Find the line holding "Please note this" in the entries below. Give it again exactly, along with every line after it up to and including the line holding "Service Rate specified".

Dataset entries
┌──

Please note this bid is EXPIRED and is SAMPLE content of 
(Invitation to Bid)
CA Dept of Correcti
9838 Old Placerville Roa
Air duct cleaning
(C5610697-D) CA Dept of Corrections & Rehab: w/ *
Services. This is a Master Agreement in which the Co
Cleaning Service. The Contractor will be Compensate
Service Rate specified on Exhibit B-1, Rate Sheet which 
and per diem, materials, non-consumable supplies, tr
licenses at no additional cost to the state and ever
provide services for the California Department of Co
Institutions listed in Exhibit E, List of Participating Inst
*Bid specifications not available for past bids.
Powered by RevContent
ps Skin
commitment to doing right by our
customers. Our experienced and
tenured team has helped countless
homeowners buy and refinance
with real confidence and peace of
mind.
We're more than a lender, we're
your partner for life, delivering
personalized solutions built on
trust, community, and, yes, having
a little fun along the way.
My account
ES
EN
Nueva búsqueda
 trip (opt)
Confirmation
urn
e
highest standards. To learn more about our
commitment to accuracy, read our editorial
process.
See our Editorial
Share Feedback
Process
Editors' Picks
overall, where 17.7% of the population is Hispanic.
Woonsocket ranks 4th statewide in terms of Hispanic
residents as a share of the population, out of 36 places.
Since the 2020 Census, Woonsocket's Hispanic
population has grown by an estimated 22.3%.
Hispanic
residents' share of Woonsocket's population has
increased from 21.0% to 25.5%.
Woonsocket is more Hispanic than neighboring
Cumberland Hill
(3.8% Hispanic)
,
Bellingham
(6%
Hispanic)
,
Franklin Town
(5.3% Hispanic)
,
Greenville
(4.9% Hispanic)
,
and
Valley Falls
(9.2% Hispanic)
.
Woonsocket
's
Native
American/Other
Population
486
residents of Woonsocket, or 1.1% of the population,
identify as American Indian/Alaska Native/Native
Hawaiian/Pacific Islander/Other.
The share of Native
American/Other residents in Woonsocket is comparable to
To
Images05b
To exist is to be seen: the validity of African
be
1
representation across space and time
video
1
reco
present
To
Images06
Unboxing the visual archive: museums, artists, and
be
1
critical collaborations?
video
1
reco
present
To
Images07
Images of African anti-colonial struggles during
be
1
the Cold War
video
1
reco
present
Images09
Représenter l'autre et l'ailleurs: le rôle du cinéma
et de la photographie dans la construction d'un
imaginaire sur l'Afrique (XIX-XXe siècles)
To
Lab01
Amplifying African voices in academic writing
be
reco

└──
┌──

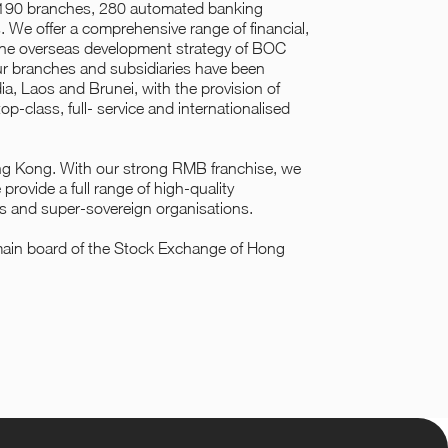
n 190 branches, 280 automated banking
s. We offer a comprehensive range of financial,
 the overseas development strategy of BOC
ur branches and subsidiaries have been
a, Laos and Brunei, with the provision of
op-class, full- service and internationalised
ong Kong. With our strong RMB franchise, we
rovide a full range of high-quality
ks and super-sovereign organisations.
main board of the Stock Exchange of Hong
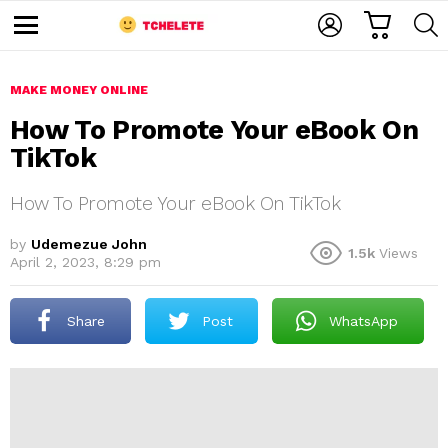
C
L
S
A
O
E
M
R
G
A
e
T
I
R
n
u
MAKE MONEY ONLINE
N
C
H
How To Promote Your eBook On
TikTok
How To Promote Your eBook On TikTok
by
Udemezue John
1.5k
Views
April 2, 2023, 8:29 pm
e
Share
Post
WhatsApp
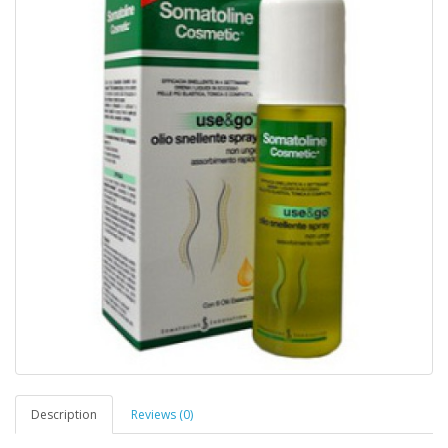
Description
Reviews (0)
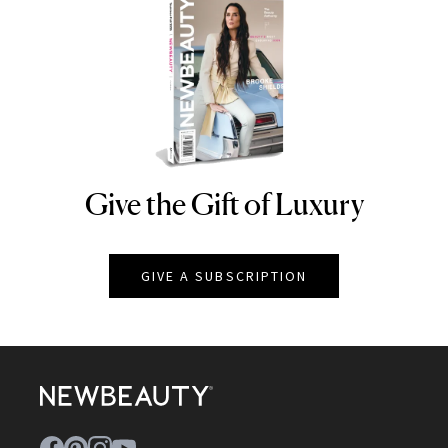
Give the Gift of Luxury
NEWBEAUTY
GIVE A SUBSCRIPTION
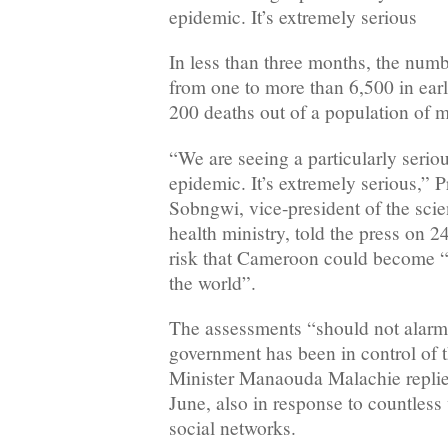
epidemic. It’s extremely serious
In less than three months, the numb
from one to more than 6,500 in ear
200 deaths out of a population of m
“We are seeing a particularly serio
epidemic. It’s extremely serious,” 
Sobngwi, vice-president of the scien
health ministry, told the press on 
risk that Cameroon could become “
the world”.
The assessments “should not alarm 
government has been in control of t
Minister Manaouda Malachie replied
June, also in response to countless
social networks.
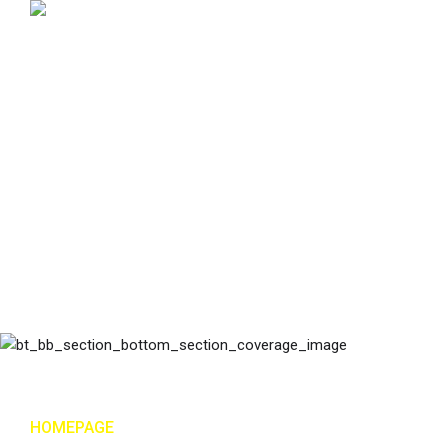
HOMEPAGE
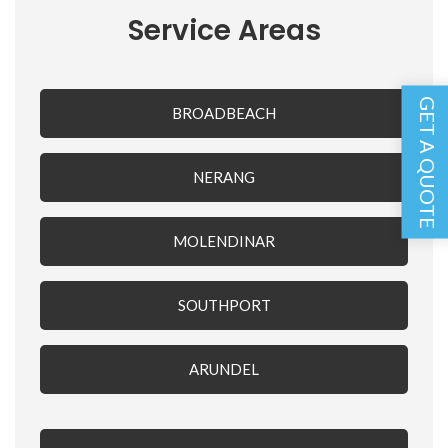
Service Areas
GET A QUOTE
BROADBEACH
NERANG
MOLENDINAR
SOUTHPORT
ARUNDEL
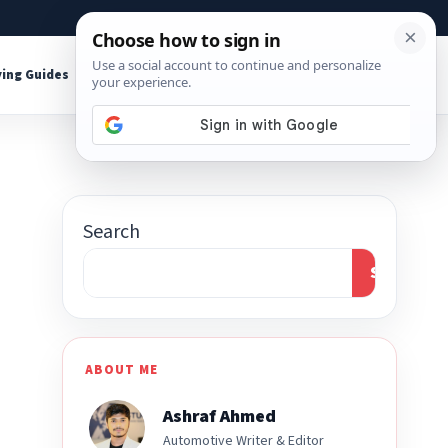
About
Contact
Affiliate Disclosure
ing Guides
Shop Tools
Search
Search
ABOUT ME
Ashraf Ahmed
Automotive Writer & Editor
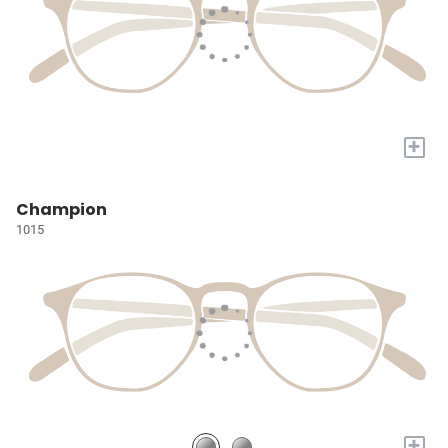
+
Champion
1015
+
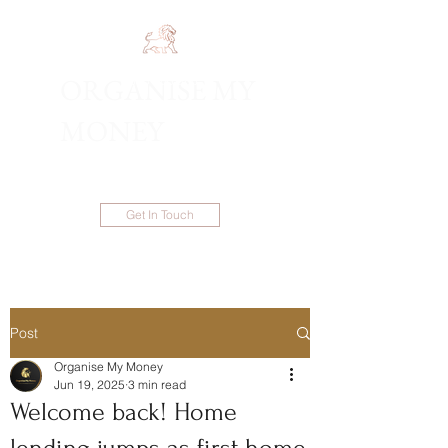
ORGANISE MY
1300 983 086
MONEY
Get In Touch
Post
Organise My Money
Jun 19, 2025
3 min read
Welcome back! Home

└──

* Solution to this task:
Please note this bid is EXPIRED and is SAMPLE content of 
(Invitation to Bid)
CA Dept of Correcti
9838 Old Placerville Roa
Air duct cleaning
(C5610697-D) CA Dept of Corrections & Rehab: w/ *
Services. This is a Master Agreement in which the Co
Cleaning Service. The Contractor will be Compensate
Service Rate specified on Exhibit B-1, Rate Sheet which 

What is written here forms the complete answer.